First cases of local Omicron infections were reported Thursday and Friday in the United States and Australia, increasing concerns over the new coronavirus variant, which is already spreading fast in South Africa and could become dominant in Europe.
The discovery of the new strain, first reported to the World Health Organization by South Africa on November 24, has spread worldwide rapidly, as the EU health agency warned it could cause more than half of Europe's Covid cases in the "next few months."
More than two dozen countries and territories have now detected cases, including India on Thursday, one of the countries hardest-hit by the coronavirus pandemic since it first emerged nearly two years ago.
The WHO has said it could take weeks to discover if Omicron is more transmissible, and whether it causes more severe disease -- as well as how effective current treatments and vaccines are against it.

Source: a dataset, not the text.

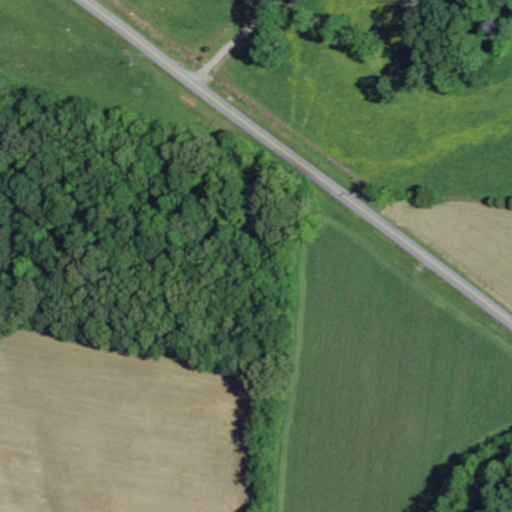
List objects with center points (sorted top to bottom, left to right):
road: (298, 160)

But a new preliminary study by South African researchers suggests it is three times more likely to cause reinfections compared to the Delta or Beta strains, the first epidemiological evidence about Omicron's ability to evade immunity from prior infection.
The paper, which has not yet been peer reviewed, was praised by Michael Head, a scientist at the University of Southampton.
"This analysis does look very concerning, with immunity from previous infections being relatively easily bypassed," he said.
The variant is already showing signs of community spread, with 10 cases so far confirmed in the United States, including five in New York announced late Thursday, one in Los Angeles county and one in Hawaii.
The Hawaii case and one in Minnesota both involved residents with no recent international travel history, signaling the strain is already circulating inside the country.
"This is a case of community spread," the Hawaii Health Department said.
The cases were reported just as US President Joe Biden outlined his plans to battle Covid-19 during the winter, with new testing requirements for travelers and a surge in vaccination efforts.
"It's a plan that I think should unite us," Biden said, urging political opponents to put aside their differences. All incoming travelers will need to test negative within a day before their flight, and rapid tests that currently cost $25 will be covered by insurance and distributed free to the uninsured.
Australia on Friday also reported a student with no history of foreign travel had tested positive for the variant. The case, detected in the country's largest city Sydney, comes despite a ban on non-citizens entering the country and restrictions on flights from southern Africa.
The variant's detection and spread represent a fresh challenge to global efforts to battle the pandemic, with several nations already reimposing restrictions many had hoped were a thing of the past.
In Germany, outgoing Chancellor Angela Merkel said large parts of public life would be "open only to those who have been vaccinated or recovered" from Covid-19.
The German parliament is due to vote on mandatory immunizations.
It is not yet clear when the latest measures will go into effect, but the plans include a blanket ban on entering bars, restaurants and cinemas for anyone who is unvaccinated or not recovered from Covid, according to a document signed by leaders.
The agreement also includes new restrictions on large gatherings -- which would affect events such as Bundesliga football matches -- and the closure of nightclubs in areas with a weekly incidence rate above 350 infections per 100,000 people.
Fireworks will be banned on New Year's Eve to stop large crowds from gathering, according to North Rhine-Westphalia state premier Hendrik Wuest.
On Thursday, Norway introduced new anti-Covid measures in greater Oslo after a suspected cluster of Omicron cases emerged among dozens of vaccinated people who attended a Christmas dinner last week. So far, one Omicron case in the cluster has been confirmed.
Face masks will be mandatory in public transport, shopping centers, shops and taxis when social distancing is not possible. People will have to work from home if possible, and private indoor gatherings will be limited to 100 people, the government said.
Rising Delta infections had already seen European governments reintroduce mandatory mask-wearing, social distancing measures, curfews or lockdowns in a desperate attempt to limit hospitalizations, leaving businesses fearing another grim Christmas.
India has yet to impose new blanket international travel bans, but earlier this week, its health ministry ordered all inbound travelers from "countries at-risk" to undergo mandatory post-arrival Covid testing, along with the random testing of other international arrivals.
WHO chief Tedros Adhanom Ghebreyesus has warned of a "toxic mix" of low vaccination and testing rates creating a "recipe for breeding and amplifying variants."
Belgian Health Minister Frank Vandenbroucke spoke of "chaos" in Flemish schools as cases soared and the country's leading region Flanders called for new measures.
The United Nations said Thursday that the pandemic has pushed 20 million more people into poverty, estimating that 274 million people would need emergency assistance next year, up 17 percent on 2021, as economies suffer with Covid-19 restrictions.